What appears from the first line of the data below through the line containing "Figure 2: Top", both included, should be copied exactly, and nothing else.

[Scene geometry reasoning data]
BEGIN
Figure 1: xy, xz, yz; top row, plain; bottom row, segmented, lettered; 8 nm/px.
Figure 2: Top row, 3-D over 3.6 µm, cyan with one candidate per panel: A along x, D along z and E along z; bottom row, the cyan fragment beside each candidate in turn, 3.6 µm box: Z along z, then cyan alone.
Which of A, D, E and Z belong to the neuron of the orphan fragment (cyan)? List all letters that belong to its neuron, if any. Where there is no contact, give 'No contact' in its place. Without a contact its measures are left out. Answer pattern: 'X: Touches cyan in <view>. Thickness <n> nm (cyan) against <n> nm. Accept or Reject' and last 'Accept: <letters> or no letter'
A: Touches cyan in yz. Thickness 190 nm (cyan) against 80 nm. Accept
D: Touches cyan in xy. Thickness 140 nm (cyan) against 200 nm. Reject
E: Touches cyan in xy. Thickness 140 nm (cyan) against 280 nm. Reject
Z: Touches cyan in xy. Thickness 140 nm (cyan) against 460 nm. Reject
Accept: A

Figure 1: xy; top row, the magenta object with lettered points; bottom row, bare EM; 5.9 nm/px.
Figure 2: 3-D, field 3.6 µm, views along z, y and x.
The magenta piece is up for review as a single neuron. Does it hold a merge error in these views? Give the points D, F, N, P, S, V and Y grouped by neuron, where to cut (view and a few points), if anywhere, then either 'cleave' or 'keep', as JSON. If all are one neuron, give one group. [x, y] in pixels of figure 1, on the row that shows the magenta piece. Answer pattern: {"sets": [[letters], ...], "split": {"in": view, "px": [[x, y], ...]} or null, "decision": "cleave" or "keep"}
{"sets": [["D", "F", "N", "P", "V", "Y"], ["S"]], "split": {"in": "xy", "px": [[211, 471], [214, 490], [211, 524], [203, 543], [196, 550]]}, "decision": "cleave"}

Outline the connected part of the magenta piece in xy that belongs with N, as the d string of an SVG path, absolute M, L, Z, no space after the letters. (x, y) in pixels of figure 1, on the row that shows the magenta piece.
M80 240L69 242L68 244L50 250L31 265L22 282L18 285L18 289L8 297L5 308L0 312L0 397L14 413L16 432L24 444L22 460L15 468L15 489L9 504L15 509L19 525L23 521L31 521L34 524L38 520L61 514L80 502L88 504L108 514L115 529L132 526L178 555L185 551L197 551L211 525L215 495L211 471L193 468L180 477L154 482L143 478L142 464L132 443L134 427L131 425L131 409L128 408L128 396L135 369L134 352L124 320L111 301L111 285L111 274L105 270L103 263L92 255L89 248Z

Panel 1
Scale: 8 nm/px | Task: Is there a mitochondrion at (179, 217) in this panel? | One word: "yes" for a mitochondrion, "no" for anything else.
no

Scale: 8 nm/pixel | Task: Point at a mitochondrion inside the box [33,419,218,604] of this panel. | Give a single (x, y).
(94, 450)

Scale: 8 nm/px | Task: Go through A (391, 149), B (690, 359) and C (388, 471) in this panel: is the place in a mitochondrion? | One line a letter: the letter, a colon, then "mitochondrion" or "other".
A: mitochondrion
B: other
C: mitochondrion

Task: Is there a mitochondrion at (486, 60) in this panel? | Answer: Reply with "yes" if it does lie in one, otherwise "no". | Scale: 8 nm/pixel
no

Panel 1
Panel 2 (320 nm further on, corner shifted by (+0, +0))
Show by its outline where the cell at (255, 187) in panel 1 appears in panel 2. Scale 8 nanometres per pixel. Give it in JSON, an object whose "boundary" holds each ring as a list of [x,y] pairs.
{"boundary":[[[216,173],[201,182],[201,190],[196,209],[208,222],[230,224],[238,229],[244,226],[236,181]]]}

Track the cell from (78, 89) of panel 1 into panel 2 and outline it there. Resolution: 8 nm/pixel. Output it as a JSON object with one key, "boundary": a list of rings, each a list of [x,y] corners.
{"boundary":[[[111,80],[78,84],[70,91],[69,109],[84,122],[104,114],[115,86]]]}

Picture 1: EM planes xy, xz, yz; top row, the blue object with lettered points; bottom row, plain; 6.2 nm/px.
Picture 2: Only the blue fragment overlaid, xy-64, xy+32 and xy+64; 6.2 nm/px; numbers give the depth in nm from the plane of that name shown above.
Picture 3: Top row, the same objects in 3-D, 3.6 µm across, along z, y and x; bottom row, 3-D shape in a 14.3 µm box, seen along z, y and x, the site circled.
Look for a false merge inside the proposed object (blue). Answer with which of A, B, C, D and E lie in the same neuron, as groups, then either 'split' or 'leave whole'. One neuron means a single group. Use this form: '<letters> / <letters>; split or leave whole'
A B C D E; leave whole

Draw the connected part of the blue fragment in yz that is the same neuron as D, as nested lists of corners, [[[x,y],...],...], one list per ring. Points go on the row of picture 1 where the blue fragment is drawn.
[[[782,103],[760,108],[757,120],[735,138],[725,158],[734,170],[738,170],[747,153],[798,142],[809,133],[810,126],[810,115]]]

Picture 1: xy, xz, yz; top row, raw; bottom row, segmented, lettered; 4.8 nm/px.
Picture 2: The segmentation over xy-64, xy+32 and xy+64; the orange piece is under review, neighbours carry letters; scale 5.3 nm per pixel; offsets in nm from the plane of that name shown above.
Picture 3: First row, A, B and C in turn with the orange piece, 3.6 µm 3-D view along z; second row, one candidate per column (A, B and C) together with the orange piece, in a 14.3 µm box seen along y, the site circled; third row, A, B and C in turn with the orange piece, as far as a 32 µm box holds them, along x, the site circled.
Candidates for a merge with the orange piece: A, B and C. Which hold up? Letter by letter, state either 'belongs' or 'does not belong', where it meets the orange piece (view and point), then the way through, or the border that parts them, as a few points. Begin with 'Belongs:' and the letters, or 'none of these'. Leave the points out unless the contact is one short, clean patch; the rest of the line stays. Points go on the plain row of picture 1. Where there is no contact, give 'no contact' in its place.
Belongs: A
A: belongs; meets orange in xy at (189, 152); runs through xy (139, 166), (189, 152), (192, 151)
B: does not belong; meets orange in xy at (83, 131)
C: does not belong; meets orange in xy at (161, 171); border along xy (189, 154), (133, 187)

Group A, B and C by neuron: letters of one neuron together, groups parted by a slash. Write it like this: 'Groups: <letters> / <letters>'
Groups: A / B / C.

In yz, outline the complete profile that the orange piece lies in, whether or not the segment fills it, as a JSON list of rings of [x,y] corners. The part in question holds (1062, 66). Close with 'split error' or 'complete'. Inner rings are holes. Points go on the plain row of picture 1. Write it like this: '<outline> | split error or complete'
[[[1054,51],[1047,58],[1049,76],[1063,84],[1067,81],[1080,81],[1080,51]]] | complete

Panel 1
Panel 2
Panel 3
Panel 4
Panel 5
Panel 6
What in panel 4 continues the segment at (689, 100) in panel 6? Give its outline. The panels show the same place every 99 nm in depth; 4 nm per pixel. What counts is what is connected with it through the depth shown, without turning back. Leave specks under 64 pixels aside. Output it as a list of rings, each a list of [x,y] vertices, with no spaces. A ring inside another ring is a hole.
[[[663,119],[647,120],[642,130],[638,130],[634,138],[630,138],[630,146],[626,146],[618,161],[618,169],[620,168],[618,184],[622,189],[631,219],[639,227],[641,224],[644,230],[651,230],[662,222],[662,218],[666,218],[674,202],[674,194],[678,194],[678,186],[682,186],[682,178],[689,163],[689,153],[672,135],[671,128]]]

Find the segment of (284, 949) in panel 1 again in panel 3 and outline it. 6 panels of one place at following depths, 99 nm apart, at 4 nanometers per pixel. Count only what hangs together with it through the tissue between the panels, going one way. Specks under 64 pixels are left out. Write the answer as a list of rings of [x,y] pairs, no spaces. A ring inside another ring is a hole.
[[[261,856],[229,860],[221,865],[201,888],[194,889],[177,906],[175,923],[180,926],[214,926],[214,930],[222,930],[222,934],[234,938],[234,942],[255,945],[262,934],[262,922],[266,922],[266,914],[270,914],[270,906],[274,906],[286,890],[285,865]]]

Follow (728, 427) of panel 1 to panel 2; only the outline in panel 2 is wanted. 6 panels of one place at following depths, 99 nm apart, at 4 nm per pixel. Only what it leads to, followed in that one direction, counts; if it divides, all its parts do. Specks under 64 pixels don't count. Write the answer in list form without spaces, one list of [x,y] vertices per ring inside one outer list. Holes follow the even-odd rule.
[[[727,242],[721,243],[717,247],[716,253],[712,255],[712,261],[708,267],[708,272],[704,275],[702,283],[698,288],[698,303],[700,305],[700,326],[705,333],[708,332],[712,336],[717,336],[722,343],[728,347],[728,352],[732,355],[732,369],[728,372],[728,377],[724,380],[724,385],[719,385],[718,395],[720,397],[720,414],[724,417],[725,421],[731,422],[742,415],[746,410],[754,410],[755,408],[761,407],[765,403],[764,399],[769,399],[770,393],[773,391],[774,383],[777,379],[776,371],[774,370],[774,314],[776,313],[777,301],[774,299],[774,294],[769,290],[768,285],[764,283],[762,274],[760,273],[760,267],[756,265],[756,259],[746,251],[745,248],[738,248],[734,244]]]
END
(SOLUTION):
Figure 1: xy, xz, yz; top row, plain; bottom row, segmented, lettered; 8 nm/px.
Figure 2: Top row, 3-D over 3.6 µm, cyan with one candidate per panel: A along x, D along z and E along z; bottom row, the cyan fragment beside each candidate in turn, 3.6 µm box: Z along z, then cyan alone.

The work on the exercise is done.